On March 16th, Baidu had a press conference in Beijing about its new conversational AI product: Ernie Bot. (you can watch it, dubbed, on YouTube) It was widely anticipated in China, as GPT4 and chatGPT products have been making waves outside China. The Chinese government has banned any foreign-made AI products to be accessed from within China, because, you know, they might say something the party does not like. So a home-made response with Chinese characteristics to the AI craze is greatly needed.
Unfortunately, Baidu’s presentation was not live, but pre-recorded. Li Yanhong (Robin), Baidu cofounder, presented the comprehensive capabilities in five usage scenarios: literary creation, commercial copywriting, mathematical reasoning, Chinese comprehension, and multi-media generation, according to a Twitter user. Even the Q&A session was pre-recorded.
On that introduction day, only selected institutions could try Ernie. And Li Yanhong “assured” the public that “Ernie’s internal test results are technically imperfect, and it is published because there is market demand.” All of these signaled a lack of confidence and Baidu’s stock plummeted by 6.4% on the 16th.
But then, many good reviews came out after the institutions tested the bot. Especially notable were the analysts from the Bank of America, Jefferies, and Citi Bank. So the stock price soared by 15% on the 17th. See the amazing roller coast performance of Ernie here by Bloomberg: “Baidu Soars After Analysts Give Ernie a Thumbs-Up After Test-Run”.
While I was not part of the selected institutions, it all sounds very legit to me, hehehe.
However, as more and more people got access to Ernie, Ernie’s image generation became a hot trending topic on social media. And what’s trending ends up in this newsletter.
Ernie images are hilarious. Not six-fingers hilarious but ‘WTF’ hilarious!!!
Here are some examples:
Hot and spicy beef offal (夫妻肺片, literally “couple’s lungs” (see Deepl or Google Translate ))
Shredded pork with fish flavour (鱼香肉丝, fish flavour shredded pork)
Beggar’s chicken (叫花鸡, call flower chicken) (Chinese slang for a beggar is 叫花, literal translation is called/calling/call it a flower).
Lujiazui (financial center of Shanghai) (陸家嘴, does not mean anything).
You can see more bizarre images in this link. It is in Chinese.
Many were scratching their heads: how can a Chinese AI bot fail to understand Chinese.
Someone decided to try differently. He asked the bot to draw “一可以豆子”, which means nothing in Chinese, but 一 is one, 可以 is can, 豆子 is bean. So Ernie gave him “one can bean”:
Aha! People start to understand, Ernie is translating Chinese to English and uses an image generator that understands only English to get the image.
That created many more examples, like the word “spring” in English has two meaning 1) the season after winter and before summer, 2)an elastic device and 3) a place where water or oil wells up from an underground source. In Chinese these are all very different words, so if you type 弹簧 (an elastic device) and you get 春天 (the season after winter and before summer), it also proves that Ernie was translating Chinese to English.

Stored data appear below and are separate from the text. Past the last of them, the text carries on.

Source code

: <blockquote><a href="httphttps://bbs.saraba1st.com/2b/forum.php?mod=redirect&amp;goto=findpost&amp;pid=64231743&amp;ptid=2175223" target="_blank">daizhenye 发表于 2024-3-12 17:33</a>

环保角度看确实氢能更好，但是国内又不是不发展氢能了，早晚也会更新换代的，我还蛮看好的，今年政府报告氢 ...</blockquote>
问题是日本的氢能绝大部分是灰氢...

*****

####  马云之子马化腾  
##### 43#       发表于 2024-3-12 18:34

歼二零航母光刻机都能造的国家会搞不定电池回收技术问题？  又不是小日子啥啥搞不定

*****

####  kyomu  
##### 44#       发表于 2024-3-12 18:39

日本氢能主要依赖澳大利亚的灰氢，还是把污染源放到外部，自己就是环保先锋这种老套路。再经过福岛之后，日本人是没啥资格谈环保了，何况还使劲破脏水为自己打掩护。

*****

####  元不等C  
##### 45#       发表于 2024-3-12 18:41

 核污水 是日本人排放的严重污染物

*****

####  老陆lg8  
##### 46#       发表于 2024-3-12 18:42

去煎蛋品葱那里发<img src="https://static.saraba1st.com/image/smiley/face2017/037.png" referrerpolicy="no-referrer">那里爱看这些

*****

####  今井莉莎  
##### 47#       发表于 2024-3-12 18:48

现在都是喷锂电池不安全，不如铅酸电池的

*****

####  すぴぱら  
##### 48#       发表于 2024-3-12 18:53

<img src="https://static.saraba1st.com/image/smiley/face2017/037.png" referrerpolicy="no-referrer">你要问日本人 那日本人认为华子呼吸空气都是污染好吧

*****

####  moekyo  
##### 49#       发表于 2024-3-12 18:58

e.g. an elastic device is not a season:
After many internet jokes and images, finally, on March 23rd, Baidu responded:
We saw the reaction to the images generated by Ernie
1) Ernie is a LLM solely developed by Baidu, the image generator comes from multi-media model ErnieVilG.
2) To train the model, we used all of the internet, which is the industry standard, you will see how the iterations will improve the image generating function, and see our research ability.
Ernie is learning as you are using it, please have confidence in our research ability and product and give us some time, please don’t spread rumours. I also hope Ernie can bring more happiness to everyone.
So some people took the question to Ernie, they asked it if it used Stable Diffusion, Ernie said “Yes”. Ernie is a stupid AI, hahaha. (Stable Diffusion is a text-to-image model that is ‘open source’.)
ERNIE-ViLG 2.0 is online, so you can practice your chinese too… And there is even a scientific paper about it. They do say “the training data contains both Chinese text-image pairs and English text-image pairs translated into Chinese.” No mention of Stable Diffusion though.